それに細部の指示がきっちりと図解されていて、作り手にも優しい――これだけのことが出来て引退するなんてもったいないと思うが、それだけ黒魔術が魅力的だったんだろう。


好きという気持ちは簡単に止められるものではないからな。




「これはすごいですね、魔族領や人間領にも負けない造形ですよ!

 すぐに作成に取り掛かります、クズノハさんのドレスも並行して作らないといけないので!」


案を渡したケンタウロス族は興奮気味に作業をしに引っ込んでいった、慌てるなとは言わないが無理はしないでほしい。


とりあえずやれることはやったかな、そういえば最近流澪を見てないがクリーンエネルギー機構の研究で缶詰になっているのだろうか。


気になって研究施設を覗くと流澪とクズノハが2人で書類の整理をしていた。


「あ、村長!

 クズノハさんの他に研究に興味があって、同じくらいのスペックを持つ人材って村に居ないかしら?」


開口一番にとんでもない無茶ぶりをされる、そんな人材は村に居ないと思うぞ?


「強いて言うならシュテフィかラミア族が近いだろうか、だが研究に興味があるかと言われると怪しいな。

 もし興味があるなら話し合いで名乗り出てるはずだし……最近はラミア族も仕事が増えて忙しくなってきているんだよ。
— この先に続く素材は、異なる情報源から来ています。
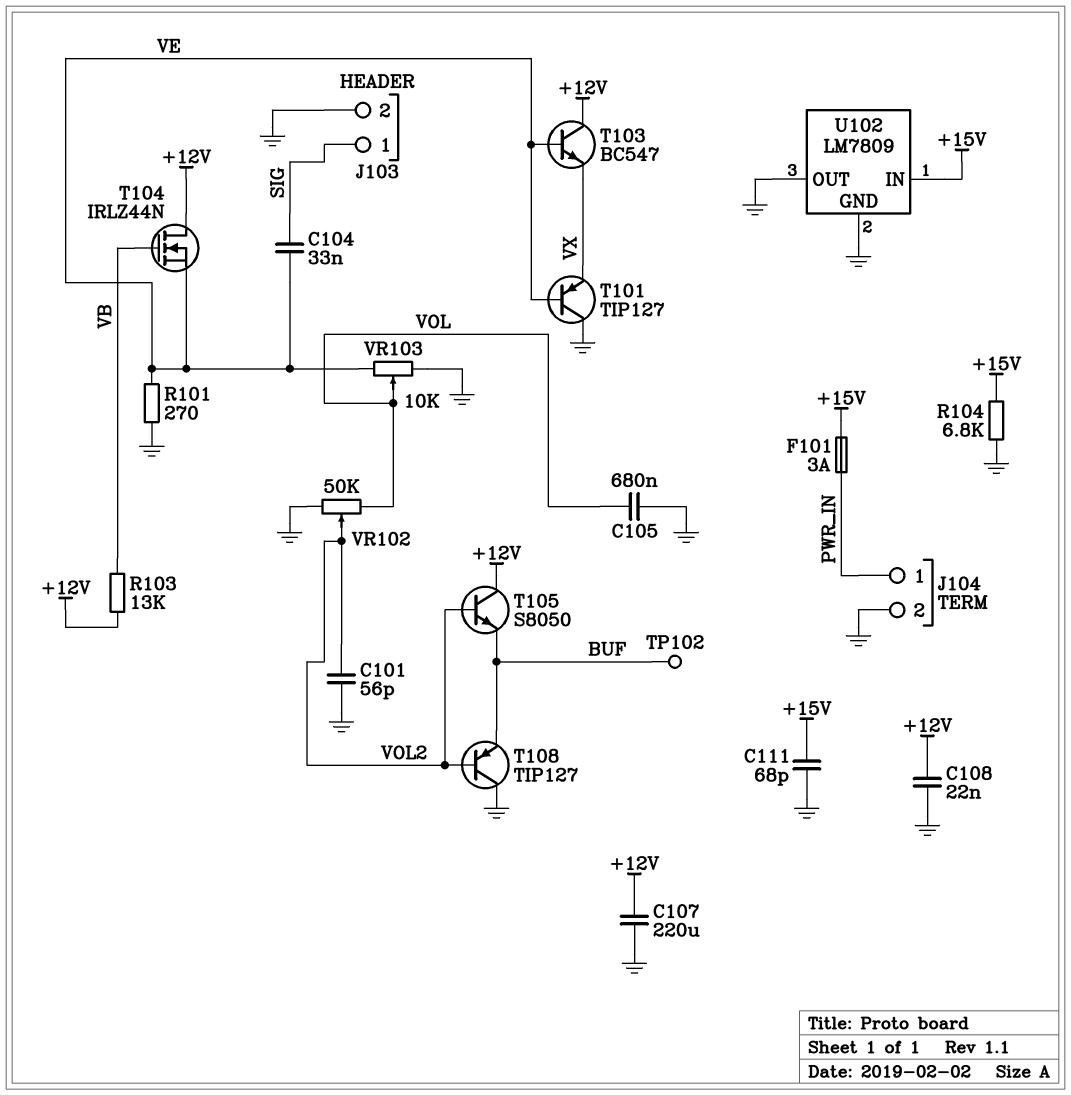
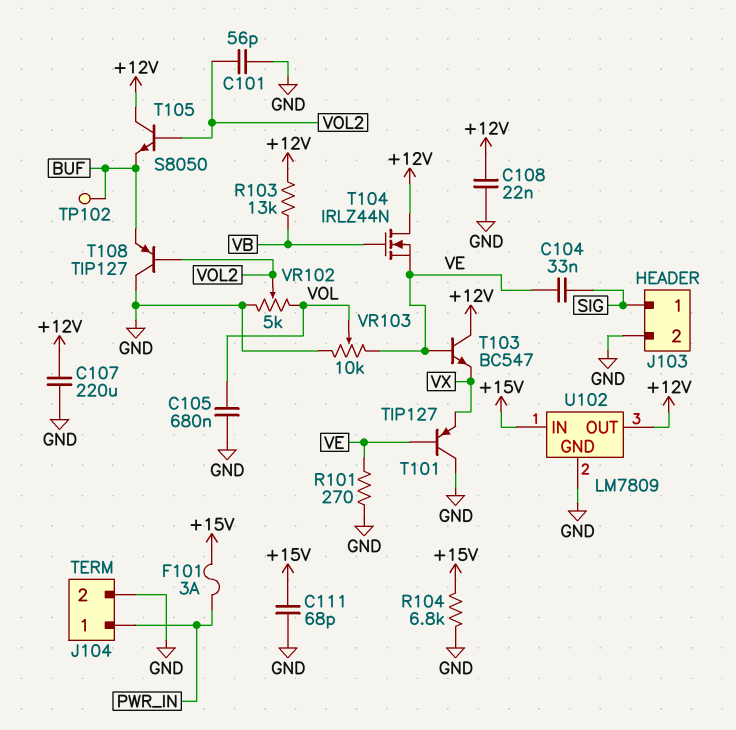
U102 pin OUT: GND -> +12V
VR102: 50k (GND, VOL, wiper VOL2) -> 5k (GND, VOL, wiper VOL2)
」


「そうよねぇ……クズノハさんに魔術を組み込める機構と書類の作成と整理をお願いしてたから結構痛手なのよ。

 あ、クズノハさんの幸せを邪魔するつもりはないからね!?」


つい本音をこぼす流澪を悲しそうに見るクズノハ、悪気は無いから許してやってくれ。


よく見ると書類整理に悪戦苦闘している様子だ、箱に入れているのだろうが必要になった時に出しづらそうだしもしバラけてしまうと悲しいことになる。


「書類まとめるの大変そうだな、クリップを想像錬金術イマジンアルケミーで作ったしいくつかこっちに持ってこようか?」


「そんなものがあるなら早くちょうだいよ、書類整理にどれだけ時間を取られてたか!」


親切心を出したら結構な勢いで怒られてしまった、呑気に聞いた俺も悪いが。


急いでクリップを取って研究施設に戻ると、流澪とクズノハが何かを話している……クズノハが説教をしている様子だが何かあったんだろうか?


「まったく、あんな態度を取るからいつまでも素直になれんのじゃ……おっと。」


俺に気付いたクズノハは口を押さえる、それと同時に流澪の顔がみるみるうちに真っ赤になっていった。


……タイミングも悪かったようで申し訳ない。


俺はクリップを置いてそそくさと研究施設から立ち去る、久しぶりに鍛錬所に行って体を動かしてこようっと。